◆ Page excerpt:
By Dick Durham
Delos’ film-makers Brady Trautman and Alex Blue took 20 cameras into the Arctic to produce an award-winning four-part documentary. They talked to Ocean Sailor about their adventure.

Svalbard was, until recently, a dreadful example of a near-pristine natural microcosm that civilised humanity began to destroy from the moment it arrived there. Killing the fauna, laying waste to the flora, and exploiting the natural resources, leaving a wasteland where once there was paradise.

It was only when the tourist industry, that used Svalbard as a base, started to be affected by increasing pollution that governmental and commercial bodies developed a commitment to protect the natural environment.
Fortunately, the scars of multinational violation are now healing and the ‘Gateway to the Arctic’ is recovering its former pristine status, albeit slowly.
People from many nations have left their mark on Svalbard: Dutch, English, Norwegian, Russian, and Soviets even; the northernmost statue of Lenin is to be found here.
Beginning in the early 17th Century, the whalers came to this Arctic archipelago, then the walrus hunters, followed by the polar bear and fox trappers.

When coal was discovered under the blood-stained ice, switch-blades were swapped for shovels at the turn of the 20th Century and ironically, in the light of fossil fuel’s role in global warming and ice melt, is still extracted to this day. Thanks to the shrinking ice fields, more than 100 cruise ships now visit these mountainous Norwegian islands every year.

In 2020, making the lightest ecological footprint in this fragile wilderness, came eight sailors aboard Isbjorn, a classic 1972 Swan 48 designed by the legendary Sparkman & Stephens.

◆ Written instruction: Reproduce the Svalbard sailing article verbatim, from the byline through its final sentence.

◆ Record excerpts:
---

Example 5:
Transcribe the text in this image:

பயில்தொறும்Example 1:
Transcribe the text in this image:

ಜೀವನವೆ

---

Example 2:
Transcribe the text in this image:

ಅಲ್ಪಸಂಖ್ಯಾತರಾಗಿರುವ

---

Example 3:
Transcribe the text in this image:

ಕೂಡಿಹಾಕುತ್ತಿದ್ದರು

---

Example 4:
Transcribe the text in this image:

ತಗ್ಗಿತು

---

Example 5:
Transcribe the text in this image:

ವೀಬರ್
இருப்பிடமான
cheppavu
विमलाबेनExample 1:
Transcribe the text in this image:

* * *

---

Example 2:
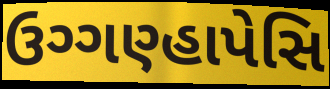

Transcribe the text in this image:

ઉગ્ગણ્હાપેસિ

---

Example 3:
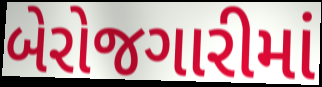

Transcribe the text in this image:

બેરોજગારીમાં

...

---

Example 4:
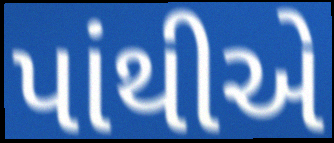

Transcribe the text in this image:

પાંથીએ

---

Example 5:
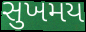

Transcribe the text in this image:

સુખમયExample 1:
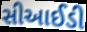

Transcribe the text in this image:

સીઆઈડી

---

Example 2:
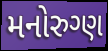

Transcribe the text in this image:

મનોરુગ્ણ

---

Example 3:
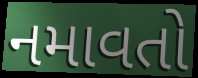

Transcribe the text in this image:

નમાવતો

◆ Solution to this problem:
By Dick Durham
Delos’ film-makers Brady Trautman and Alex Blue took 20 cameras into the Arctic to produce an award-winning four-part documentary. They talked to Ocean Sailor about their adventure.

Svalbard was, until recently, a dreadful example of a near-pristine natural microcosm that civilised humanity began to destroy from the moment it arrived there. Killing the fauna, laying waste to the flora, and exploiting the natural resources, leaving a wasteland where once there was paradise.

It was only when the tourist industry, that used Svalbard as a base, started to be affected by increasing pollution that governmental and commercial bodies developed a commitment to protect the natural environment.
Fortunately, the scars of multinational violation are now healing and the ‘Gateway to the Arctic’ is recovering its former pristine status, albeit slowly.
People from many nations have left their mark on Svalbard: Dutch, English, Norwegian, Russian, and Soviets even; the northernmost statue of Lenin is to be found here.
Beginning in the early 17th Century, the whalers came to this Arctic archipelago, then the walrus hunters, followed by the polar bear and fox trappers.

When coal was discovered under the blood-stained ice, switch-blades were swapped for shovels at the turn of the 20th Century and ironically, in the light of fossil fuel’s role in global warming and ice melt, is still extracted to this day. Thanks to the shrinking ice fields, more than 100 cruise ships now visit these mountainous Norwegian islands every year.

In 2020, making the lightest ecological footprint in this fragile wilderness, came eight sailors aboard Isbjorn, a classic 1972 Swan 48 designed by the legendary Sparkman & Stephens.